11. PHP7 和 PHP5 的差別,具體多了哪些新特性?
- 性能提升了兩倍
- 增加了結合比較運算符(<=>)
- 增加了标量類型生命、傳回類型聲明
-
增加多條件判斷,更多 Error 錯誤可以進行異常處理try...catch
- 增加了匿名類,現在支援通過
來執行個體化一個匿名類,這可以用來替代一些“用後即焚”的完整類定義new class
12. 為什麼 PHP7 比 PHP5 性能提升了?
- 變量存儲位元組減小,減少記憶體占用,提升變量操作速度
- 改善數組結構,數組元素和hash映射表被配置設定在同一塊記憶體裡,降低了記憶體占用、提升了 CPU 緩存命中率
- 改進了函數的調用機制,通過優化參數傳遞的環節,減少了一些指令,提高了執行效率
13. 簡述一下 PHP 垃圾回收機制(GC)
PHP 5.3 版本之前都是采用引用計數的方式管理記憶體,PHP所有的變量存在一個叫
zval
的變量容器中,當這個變量被引用的時候,引用計數會 +1,變量引用計數變為 0 時, PHP将在記憶體中銷毀這個變量。

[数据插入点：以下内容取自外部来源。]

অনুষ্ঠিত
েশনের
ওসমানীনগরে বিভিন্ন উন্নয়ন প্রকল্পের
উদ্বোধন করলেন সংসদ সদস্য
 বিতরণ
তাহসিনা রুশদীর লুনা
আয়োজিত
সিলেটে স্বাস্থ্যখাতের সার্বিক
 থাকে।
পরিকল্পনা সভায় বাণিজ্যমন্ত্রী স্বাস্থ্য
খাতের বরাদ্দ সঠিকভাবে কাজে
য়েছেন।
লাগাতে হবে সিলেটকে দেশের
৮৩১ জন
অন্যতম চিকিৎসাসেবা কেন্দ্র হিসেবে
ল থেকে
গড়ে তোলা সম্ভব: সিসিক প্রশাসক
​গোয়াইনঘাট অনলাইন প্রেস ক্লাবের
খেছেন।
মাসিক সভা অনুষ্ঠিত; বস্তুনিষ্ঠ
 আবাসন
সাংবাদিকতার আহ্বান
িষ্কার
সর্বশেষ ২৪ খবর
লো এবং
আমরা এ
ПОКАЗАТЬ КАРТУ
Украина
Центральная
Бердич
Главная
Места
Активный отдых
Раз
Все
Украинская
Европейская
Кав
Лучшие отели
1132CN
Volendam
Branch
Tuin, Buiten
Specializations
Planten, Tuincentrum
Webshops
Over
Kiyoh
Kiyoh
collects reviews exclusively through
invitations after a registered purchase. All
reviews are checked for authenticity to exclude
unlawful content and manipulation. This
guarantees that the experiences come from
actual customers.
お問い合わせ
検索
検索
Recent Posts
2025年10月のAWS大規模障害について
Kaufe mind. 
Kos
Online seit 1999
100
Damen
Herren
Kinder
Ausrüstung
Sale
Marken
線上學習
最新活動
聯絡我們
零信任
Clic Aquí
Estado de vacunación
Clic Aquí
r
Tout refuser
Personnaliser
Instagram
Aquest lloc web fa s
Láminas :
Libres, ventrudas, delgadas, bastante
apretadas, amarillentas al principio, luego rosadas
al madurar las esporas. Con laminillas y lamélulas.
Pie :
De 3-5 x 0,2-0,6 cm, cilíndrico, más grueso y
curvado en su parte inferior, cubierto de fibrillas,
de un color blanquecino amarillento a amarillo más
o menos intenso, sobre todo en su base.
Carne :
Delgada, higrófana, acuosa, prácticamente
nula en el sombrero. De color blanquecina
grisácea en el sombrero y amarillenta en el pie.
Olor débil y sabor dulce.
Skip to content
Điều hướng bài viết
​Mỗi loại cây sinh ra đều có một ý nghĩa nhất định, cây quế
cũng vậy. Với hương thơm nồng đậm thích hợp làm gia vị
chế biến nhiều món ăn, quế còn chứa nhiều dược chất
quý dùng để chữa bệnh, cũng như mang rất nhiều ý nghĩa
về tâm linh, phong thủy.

但是引用計數中的循環引用,引用計數不會消減為 0,就會導緻記憶體洩漏。
在 5.3版本之後,做了這些優化:
- 并不是每次引用計數減少時都進入回收周期,隻有根緩沖區滿額後在開始垃圾回收;
- 可以解決循環引用問題;
- 可以總将記憶體洩漏保持在一個門檻值一下。
了解更多可以檢視 PHP 手冊,垃圾回收機制。
14. 如何解決 PHP 記憶體溢出問題
- 增大 PHP 腳本的記憶體配置設定
- 變量引用之後及時銷毀
- 将資料分批處理
15. Redis、Memecached 這兩者有什麼差別?
- Redis 支援更加豐富的資料存儲類型:
- String
- Hash
- List
- Set
- Sorted Set
- Memcached key-value存儲比 Redis 采用 hash 結構來做 key-value 存儲的記憶體使用率更高。
- Redis 提供了事務的功能,可以保證一系列指令的原子性
- Redis 支援資料的持久化,可以将記憶體中的資料保持在磁盤中
- Redis 隻使用單核,而 Memcached 可以使用多核,是以平均每一個核上 Redis 在存儲小資料時比 Memcached 性能更高。
16. Redis 如何實作持久化?
- RDB 持久化,将 Redis 在記憶體中的狀态儲存到硬碟中,相當于備份資料庫狀态。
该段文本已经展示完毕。